As a BW developer, this is what I’m interested most. Below is a diagram from SAP, which shows that objects will be dramatically reduced in BW/4HANA and the development will be mainly on the advanced DSO and composite provider, etc.  Those classic objects such as Cube, Infoset, MultiProvider, and classic DSO are not used any more, as they are not fully HANA optimized. Compared with BW7.4/7.5 on HANA, there is not much change, as those new objects (ADSO, open ODS view) were introduced already.

As you see from here, all objects in BW/4HANA are working with HANA. Composite provider, info object, and ADSO can all be imported into HANA enterprise as HANA views, and open ODS view is built to use HANA objects in BW. This can definitely help promote BW to SQL savvy business users and make it easier for them to do the ad hoc analysis without going through the development lifecycle in BW.

Reporting:

For years, we have been building reports with BEx – it’s time to say goodbye! BEx is decommissioned in BW/4HANA, and the frontend with this new solution will be mainly on the SAP BusinessObjects side, design studio, and Lumira. Advanced analysis will be the main frontend reporting tools, along with BusinessObjects cloud. Of course, third party reporting tools will be supported based on SQl, MDX and OData.

Data Extraction: 

New planned standard content extraction from S/4HANA to BW/4HANA will be based on CDS delta extraction technology. While traditional extractors can be leveraged as well if they are ODP enabled, non-ODP-compatible extractors will not be supported anymore.
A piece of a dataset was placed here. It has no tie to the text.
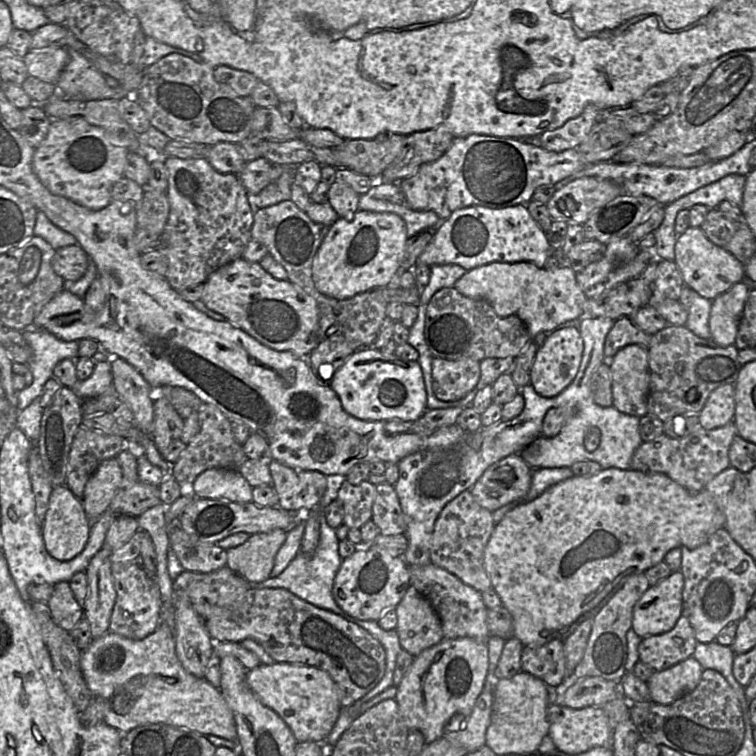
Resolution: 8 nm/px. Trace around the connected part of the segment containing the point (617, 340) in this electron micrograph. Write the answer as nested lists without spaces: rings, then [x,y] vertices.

The ODP framework has been available for a long time and has been the recommended approach for data extraction since BW7.4. However, my guess is that, like me, most people don’t use it very often. Part of the reason is that new technology always takes time to become popular, in addition to the fact that few extractors were ODP enabled in the past few years. At Utegration, we have been keeping an eye on the ODP framework and evaluating it ever since it became available, but most of the extractors used for IS-U implementation were not released for ODP until very recently. Even now, some of the most important extractors are still not ODP enabled, i.e. sales statistics. But with the release of BW/4HANA, I assume SAP will invest time and resources into converting the extractors or developing new methods for data extraction, which is good news.

User Interface:

Development will be mainly in an Eclipse based interface, and administration and monitoring will be in a web based interface. This is totally not surprising, as the shift started already in BW7.4.

This is just the start of the journey to embrace the next generation BW/4HANA. We will start some kind of POC with our customers to create some business scenarios and evaluate the new system. Of course, you can count on Utegration to share more about how this will fit into Utilities use cases as rollout of the solution continues and we gain a better understanding of its ins and outs.